Nam Hee-Jo, Yamada Ryota, Park Hyun-Seok
Bioinformatics Laboratory, ELTEC College of Engineering, Ewha Womans University, Seoul 03760, Korea.
Fuku Corporation, Tokyo 113-0033, Japan.
Genomics Inform. 2020 Jun;18(2):e13. doi: 10.5808/GI.2020.18.2.e13. Epub 2020 Jun 16.
The prototype version of the full-text corpus of Genomics & Informatics has recently been archived in a GitHub repository. The full-text publications of volumes 10 through 17 are also directly downloadable from PubMed Central (PMC) as XML files. During the Biomedical Linked Annotation Hackathon 6 (BLAH6), we experimented with converting, annotating, and updating 301 PMC full-text articles of Genomics & Informatics using PubAnnotation, a system that provides a convenient way to add PMC publications based on PMCID. Thus, this review aims to provide a tutorial overview of practicing the iterative task of named entity recognition with the PubAnnotation/PubDictionaries/TextAE ecosystem. We also describe developing a conversion tool between the Genia tagger output and the JSON format of PubAnnotation during the hackathon.

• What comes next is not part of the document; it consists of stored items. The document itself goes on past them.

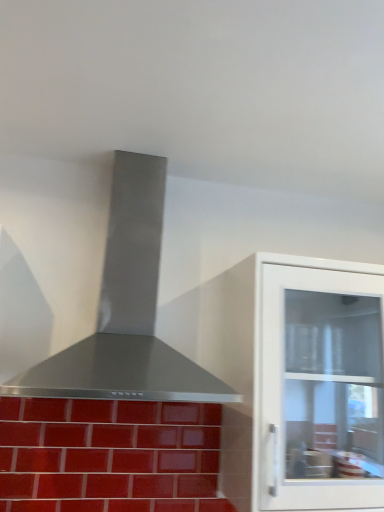
Question: Can stainless steel vent at center be found inside glossy ceramic tiles at lower left?

Choices:
 (A) yes
 (B) no

Answer: (B)

Question: Is glossy ceramic tiles at lower left oriented towards stainless steel vent at center?

Choices:
 (A) yes
 (B) no

Answer: (B)

Question: Is glossy ceramic tiles at lower left closer to the viewer compared to stainless steel vent at center?

Choices:
 (A) no
 (B) yes

Answer: (A)

Question: From a real-world perspective, is glossy ceramic tiles at lower left physically above stainless steel vent at center?

Choices:
 (A) no
 (B) yes

Answer: (A)

Question: From the image's perspective, does glossy ceramic tiles at lower left appear lower than stainless steel vent at center?

Choices:
 (A) yes
 (B) no

Answer: (A)

Question: Is white glossy cabinet at right inside or outside of stainless steel vent at center?

Choices:
 (A) inside
 (B) outside

Answer: (B)

Question: In terms of width, does white glossy cabinet at right look wider or thinner when compared to stainless steel vent at center?

Choices:
 (A) wide
 (B) thin

Answer: (B)

Question: Considering the positions of white glossy cabinet at right and stainless steel vent at center in the image, is white glossy cabinet at right bigger or smaller than stainless steel vent at center?

Choices:
 (A) big
 (B) small

Answer: (B)

Question: Does point (340, 376) appear closer or farther from the camera than point (23, 391)?

Choices:
 (A) closer
 (B) farther

Answer: (B)

Question: Considering the positions of stainless steel vent at center and glossy ceramic tiles at lower left in the image, is stainless steel vent at center taller or shorter than glossy ceramic tiles at lower left?

Choices:
 (A) short
 (B) tall

Answer: (B)

Question: From a real-world perspective, relative to glossy ceramic tiles at lower left, is stainless steel vent at center vertically above or below?

Choices:
 (A) above
 (B) below

Answer: (A)

Question: Is stainless steel vent at center wider or thinner than glossy ceramic tiles at lower left?

Choices:
 (A) wide
 (B) thin

Answer: (A)

Question: Considering the positions of point (104, 344) and point (1, 451), is point (104, 344) closer or farther from the camera than point (1, 451)?

Choices:
 (A) closer
 (B) farther

Answer: (A)

Question: Does point (31, 425) appear closer or farther from the camera than point (125, 209)?

Choices:
 (A) closer
 (B) farther

Answer: (A)

Question: From a real-world perspective, relative to stainless steel vent at center, is glossy ceramic tiles at lower left vertically above or below?

Choices:
 (A) below
 (B) above

Answer: (A)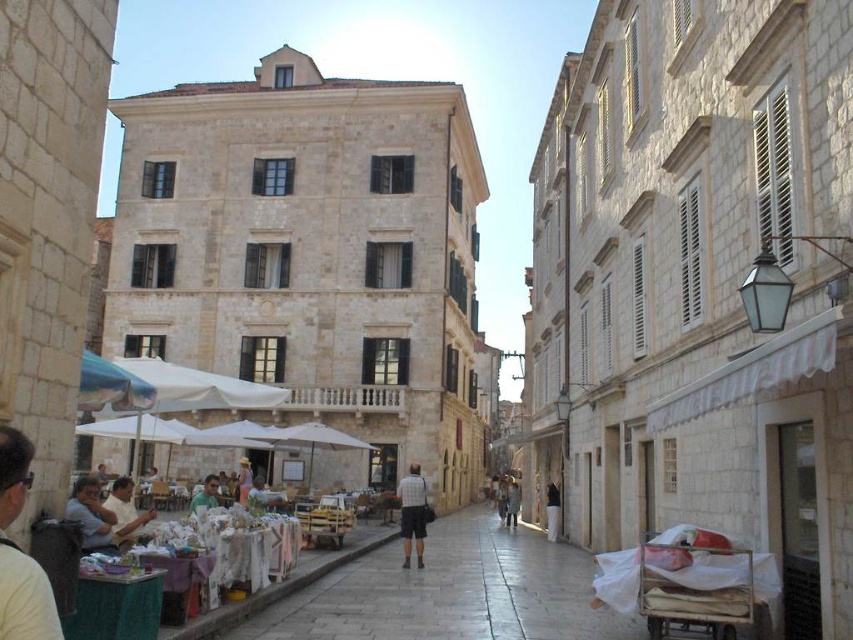
Question: Among these objects, which one is farthest from the camera?

Choices:
 (A) light gray cotton shirt at center
 (B) white fabric umbrella at center
 (C) light brown wooden chair at center
 (D) white cotton shirt at center

Answer: (B)

Question: Which point appears farthest from the camera in this image?

Choices:
 (A) (268, 499)
 (B) (209, 477)

Answer: (A)

Question: Does white fabric umbrella at center appear under light blue fabric at center?

Choices:
 (A) no
 (B) yes

Answer: (A)

Question: Is matte white shirt at lower left above white fabric umbrella at center?

Choices:
 (A) yes
 (B) no

Answer: (B)

Question: Which object appears farthest from the camera in this image?

Choices:
 (A) smooth stone pavement at center
 (B) light gray cotton shirt at center
 (C) light blue shirt at center
 (D) light blue fabric at center

Answer: (D)

Question: Can you confirm if matte white shirt at lower left is thinner than light brown wooden chair at center?

Choices:
 (A) no
 (B) yes

Answer: (A)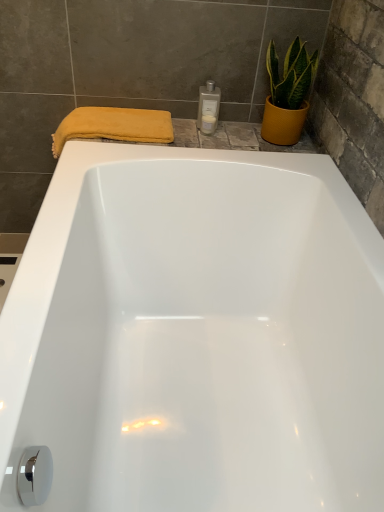
This screenshot has height=512, width=384. I want to click on free location to the right of white glossy bottle at upper right, which ranks as the 1th toiletry in top-to-bottom order, so click(243, 134).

《基因组学与信息学》全文语料库的原型版本最近已存档于GitHub仓库。第10卷至第17卷的全文出版物也可直接从PubMed Central(PMC)以XML文件形式下载。在生物医学链接注释黑客马拉松6(BLAH6)期间,我们尝试使用PubAnnotation对《基因组学与信息学》的301篇PMC全文文章进行转换、注释和更新,PubAnnotation是一个基于PMCID添加PMC出版物的便捷系统。因此,本综述旨在提供一个教程概述,介绍如何使用PubAnnotation/PubDictionaries/TextAE生态系统执行命名实体识别的迭代任务。我们还描述了在黑客马拉松期间开发Genia标记器输出与PubAnnotation的JSON格式之间的转换工具。